#### [YOUR INSTRUCTIONS]
Your task is to copy each line of the listing that contains the word "ciberseguridad".

#### [SUPPLIED RECORDS]
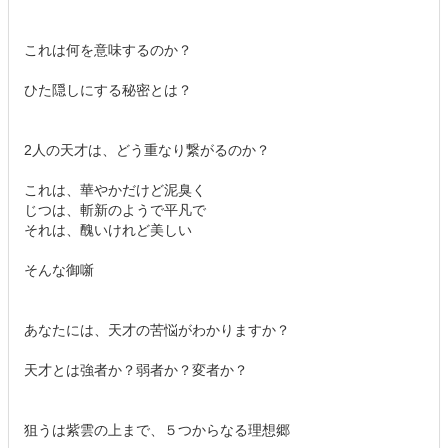
これは何を意味するのか？
ひた隠しにする秘密とは？
2人の天才は、どう重なり繋がるのか？
これは、華やかだけど泥臭く
じつは、斬新のようで平凡で
それは、醜いけれど美しい
そんな御噺
あなたには、天才の苦悩がわかりますか？
天才とは強者か？弱者か？変者か？
狙うは紫雲の上まで、５つからなる理想郷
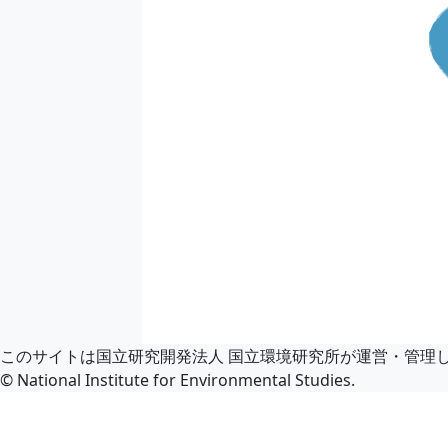
このサイトは国立研究開発法人 国立環境研究所が運営・管理
© National Institute for Environmental Studies.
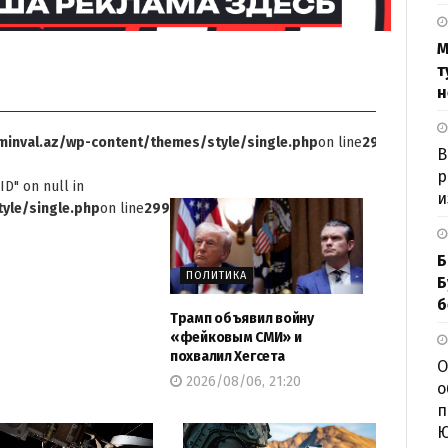
М
т
н
inval.az/wp-content/themes/style/single.php
on line
299
В
р
ID" on null in
и
yle/single.php
on line
299
Б
ПОЛИТИКА
Б
б
Трамп объявил войну
«фейковым СМИ» и
похвалил Хегсета
О
2026/08/06, 21:20
о
п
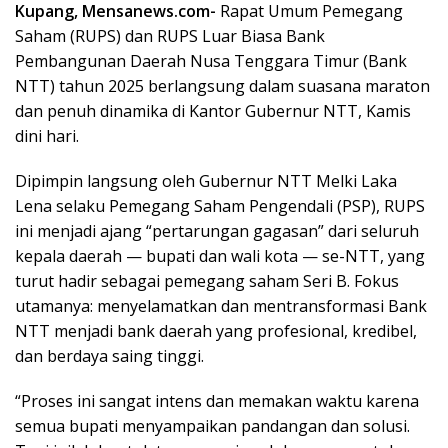
Kupang, Mensanews.com-
Rapat Umum Pemegang
Saham (RUPS) dan RUPS Luar Biasa Bank
Pembangunan Daerah Nusa Tenggara Timur (Bank
NTT) tahun 2025 berlangsung dalam suasana maraton
dan penuh dinamika di Kantor Gubernur NTT, Kamis
dini hari.
Dipimpin langsung oleh Gubernur NTT Melki Laka
Lena selaku Pemegang Saham Pengendali (PSP), RUPS
ini menjadi ajang “pertarungan gagasan” dari seluruh
kepala daerah — bupati dan wali kota — se-NTT, yang
turut hadir sebagai pemegang saham Seri B. Fokus
utamanya: menyelamatkan dan mentransformasi Bank
NTT menjadi bank daerah yang profesional, kredibel,
dan berdaya saing tinggi.
“Proses ini sangat intens dan memakan waktu karena
semua bupati menyampaikan pandangan dan solusi.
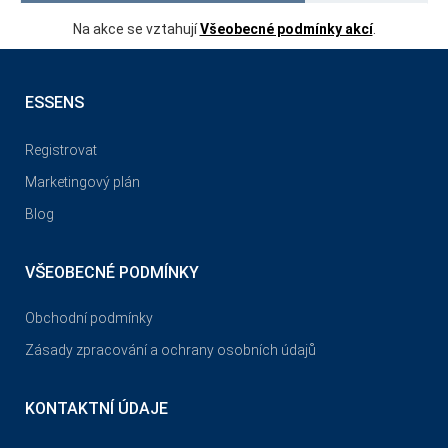
Na akce se vztahují
Všeobecné podmínky akcí
.
ESSENS
Registrovat
Marketingový plán
Blog
VŠEOBECNÉ PODMÍNKY
Obchodní podmínky
Zásady zpracování a ochrany osobních údajů
KONTAKTNÍ ÚDAJE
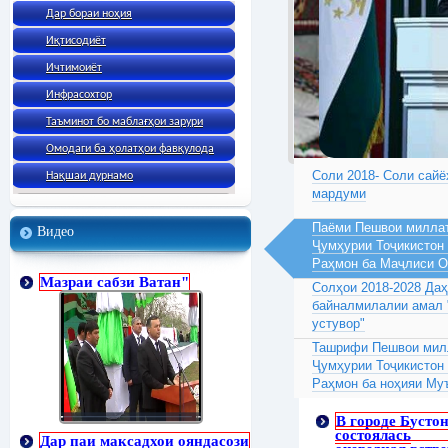
Дар бораи ноҳия
Иқтисодиёт
Ичтимоиёт
Инфрасохтор
Таъминот бо маблағҳои зарури
Омодаги ба ҳолатҳои фавқулода
Соли 2018- Соли сайё
Нақшаи дурнамо
мардуми
Паёми Пешвои миллат
Видео
Ҷумҳурии Тоҷикистон
Раҳмон ба Маҷлиси 
Мазраи сабзи Ватан"
Солҳои 2018-2028 Да
байналмилалии амал 
устувор"
Ташрифи Пешвои милл
Ҷумҳурии Тоҷикистон
Раҳмон ба ноҳияи Му
В городе Бусто
состоялась
Дар паи максадхои ояндасози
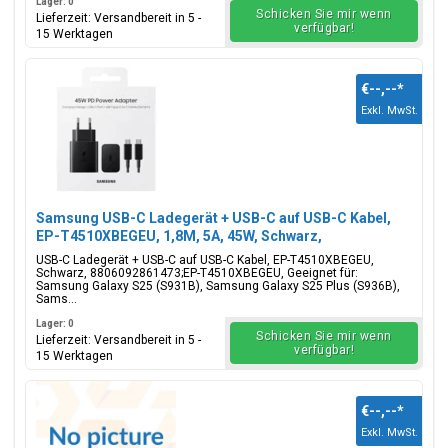
Lager: 0
Schicken Sie mir wenn
Lieferzeit: Versandbereit in 5 -
verfügbar!
15 Werktagen
€--,--
*
Exkl. MwSt.
Samsung USB-C Ladegerät + USB-C auf USB-C Kabel,
EP-T4510XBEGEU, 1,8M, 5A, 45W, Schwarz,
Blisterverpackung, 8806092861473;EP-T4510XBEGEU
USB-C Ladegerät + USB-C auf USB-C Kabel, EP-T4510XBEGEU,
Schwarz, 8806092861473;EP-T4510XBEGEU, Geeignet für:
Samsung Galaxy S25 (S931B), Samsung Galaxy S25 Plus (S936B),
Sams...
Lager: 0
Schicken Sie mir wenn
Lieferzeit: Versandbereit in 5 -
verfügbar!
15 Werktagen
€--,--
*
Exkl. MwSt.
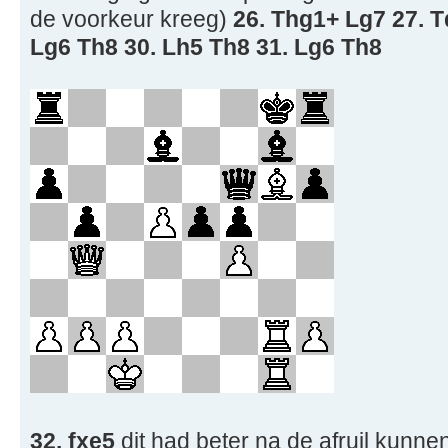
de voorkeur kreeg)
26. Thg1+ Lg7 27. T
Lg6 Th8 30. Lh5 Th8 31. Lg6 Th8
32. fxe5
dit had beter na de afruil kunne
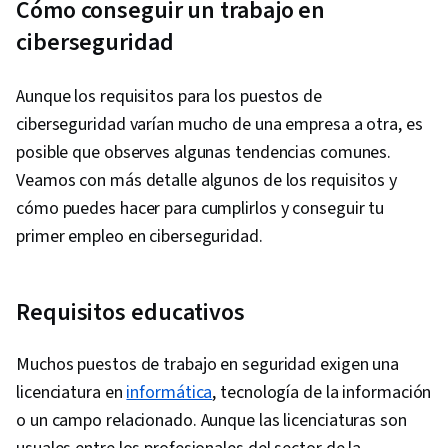
Cómo conseguir un trabajo en
Computing, Database Management, Cyber
ciberseguridad
Threat Intelligence, Cyber Security
Assessment, Governance Risk Management
Aunque los requisitos para los puestos de
and Compliance, IT Service Management,
ciberseguridad varían mucho de una empresa a otra, es
Identity and Access Management, Service
posible que observes algunas tendencias comunes.
Management, Incident Response,
Veamos con más detalle algunos de los requisitos y
Cybersecurity, Network Architecture, Data
cómo puedes hacer para cumplirlos y conseguir tu
Security, Endpoint Detection and Response,
primer empleo en ciberseguridad.
Application Security, DevSecOps, IT Security
Architecture, Information Technology
Architecture, Cyber Security Policies, Applicant
Requisitos educativos
Tracking Systems, Negotiation, Business
Writing, Professional Networking,
Muchos puestos de trabajo en seguridad exigen una
Presentations, Job Analysis, Recruitment,
licenciatura en
informática
, tecnología de la información
Portfolio Management, Web Presence, Market
o un campo relacionado. Aunque las licenciaturas son
Research, Writing, Multi-Factor Authentication,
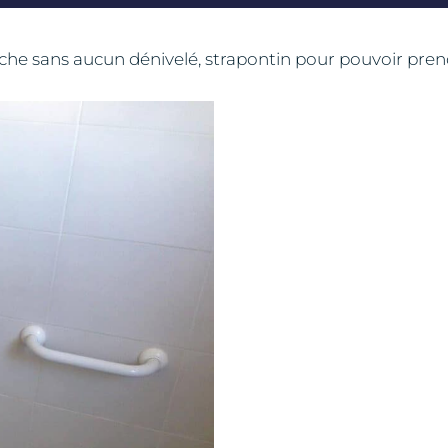
he sans aucun dénivelé, strapontin pour pouvoir prend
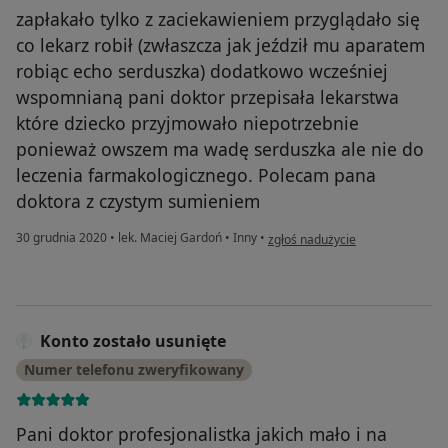
zapłakało tylko z zaciekawieniem przyglądało się
co lekarz robił (zwłaszcza jak jeździł mu aparatem
robiąc echo serduszka) dodatkowo wcześniej
wspomnianą pani doktor przepisała lekarstwa
które dziecko przyjmowało niepotrzebnie
ponieważ owszem ma wadę serduszka ale nie do
leczenia farmakologicznego. Polecam pana
doktora z czystym sumieniem
w opinii użytkownika M. H.
30 grudnia 2020
•
lek. Maciej Gardoń
•
Inny
•
zgłoś nadużycie
Konto zostało usunięte
Numer telefonu zweryfikowany
Pani doktor profesjonalistka jakich mało i na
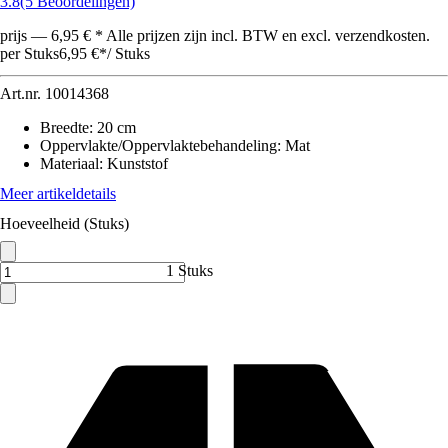
3.8
(5 Beoordelingen)
prijs — 6,95 € * Alle prijzen zijn incl. BTW en excl. verzendkosten.
per Stuks
6,95 €
*
/
Stuks
Art.nr.
10014368
Breedte
:
20 cm
Oppervlakte/Oppervlaktebehandeling
:
Mat
Materiaal
:
Kunststof
Meer artikeldetails
Hoeveelheid (Stuks)
1 Stuks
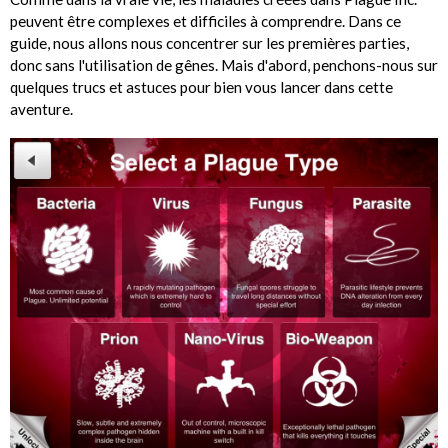
peuvent être complexes et difficiles à comprendre. Dans ce
guide, nous allons nous concentrer sur les premières parties,
donc sans l'utilisation de gênes. Mais d'abord, penchons-nous sur
quelques trucs et astuces pour bien vous lancer dans cette
aventure.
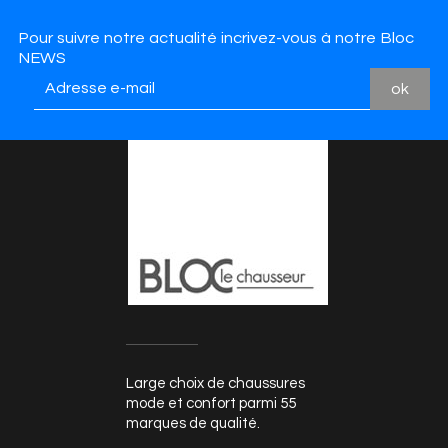
Pour suivre notre actualité incrivez-vous à notre Bloc
NEWS
Large choix de chaussures
mode et confort parmi 55
marques de qualité.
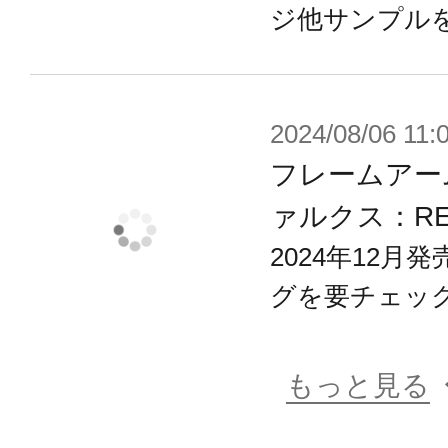
ジ他サンプル
2024/08/06 11:
フレームアーム
ァルクス：R
2024年12
グを要チェッ
もっと見る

#### [WRITTEN SOLUTION]
ciberseguridad
ciberseguridad varían mucho de una empresa a otra, es
primer empleo en ciberseguridad.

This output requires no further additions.